Calisthenics, yoga, tai chi and other forms of stretching are terrific fun, great exercise and a valuable part of a health maintenance program, but are simply not good choices for actively treating a herniated disc.
Stretching can provide some symptomatic relief, especially noticeable in patients whose pain has been incorrectly identified. Misdiagnosed herniated disc pain conditions are usually caused by a soft tissue condition, or a regional oxygen deprivation process, and therefore respond positively to the increased circulation and oxygenation provided by vigorous stretches. While this symptomatic relief is nice, it will not do anything to resolve the ischemic back pain, nor the underlying condition causing the process to occur.

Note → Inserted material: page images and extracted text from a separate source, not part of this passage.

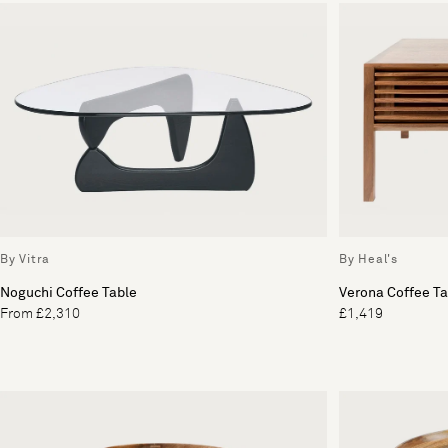
By Vitra
By Heal's
Noguchi Coffee Table
Verona Coffee Ta
From £2,310
£1,419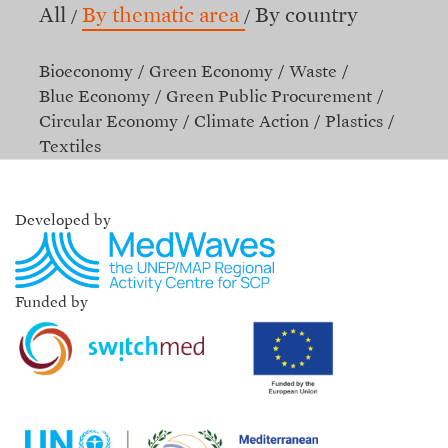
All
By thematic area
By country
Bioeconomy
Green Economy
Waste
Blue Economy
Green Public Procurement
Circular Economy
Climate Action
Plastics
Textiles
Developed by
Funded by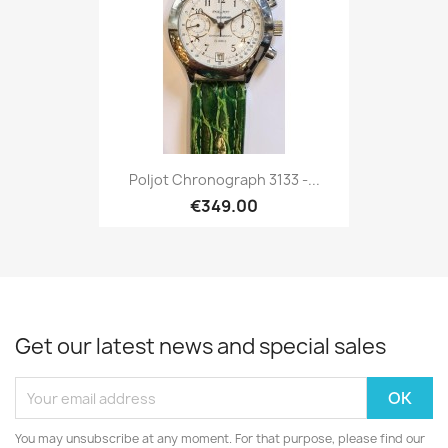
Poljot Chronograph 3133 -...
€349.00
Get our latest news and special sales
You may unsubscribe at any moment. For that purpose, please find our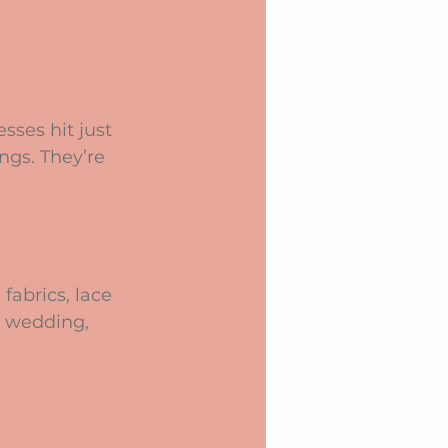
sses hit just 
ngs. They’re 
abrics, lace 
e wedding, 
 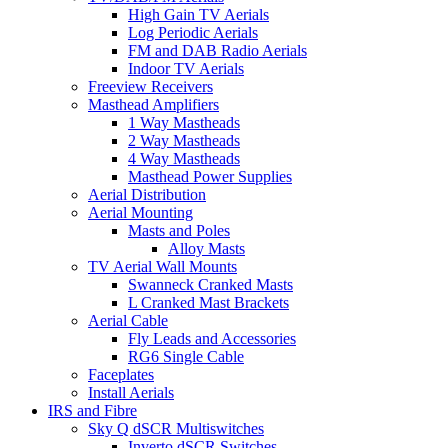
High Gain TV Aerials
Log Periodic Aerials
FM and DAB Radio Aerials
Indoor TV Aerials
Freeview Receivers
Masthead Amplifiers
1 Way Mastheads
2 Way Mastheads
4 Way Mastheads
Masthead Power Supplies
Aerial Distribution
Aerial Mounting
Masts and Poles
Alloy Masts
TV Aerial Wall Mounts
Swanneck Cranked Masts
L Cranked Mast Brackets
Aerial Cable
Fly Leads and Accessories
RG6 Single Cable
Faceplates
Install Aerials
IRS and Fibre
Sky Q dSCR Multiswitches
Inverto dSCR Switches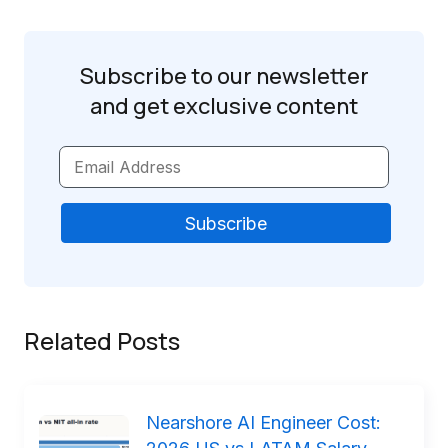
Subscribe to our newsletter
and get
exclusive content
Related Posts
Nearshore AI Engineer Cost: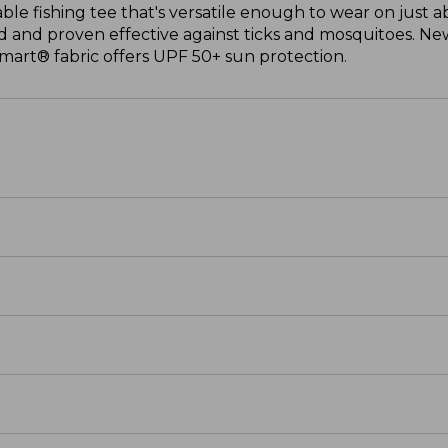
able fishing tee that's versatile enough to wear on just 
 and proven effective against ticks and mosquitoes. New
mart® fabric offers UPF 50+ sun protection.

Patients who are suffering from verified structural disc pain will usually not experience noticeable relief from stretching. These patients might appreciate the theory behind stretching the spine, but simply have not been able to optimize the curative potential on their own.
Employing spinal decompression treatment is a far better idea for most disc pain sufferers. Decompression will gently and precisely stretch the spine, while encouraging bulging discs to shrink back into place. Best of all, permanent pain relief is typically enacted in a few weeks time for indicated cases.
If you experience noticeable temporary relief of your diagnosed disc pain from exercise and stretching, there is a very good chance that your diagnosis might be incorrect. This is even more true if your disc pain has not responded well to a variety of appropriate treatment options.
For these patients, I always recommend considering knowledge therapy as an alternative path towards treatment. For all others, I think it is best to go with a proven solution, such as nonsurgical decompression, to resolve the actual source of the pain, rather than simply treating the symptoms, only to have them return in a few hours or days.
After you are pain-free, you can use stretches as part of a lifelong exercise program designed for enjoyment; not pain management.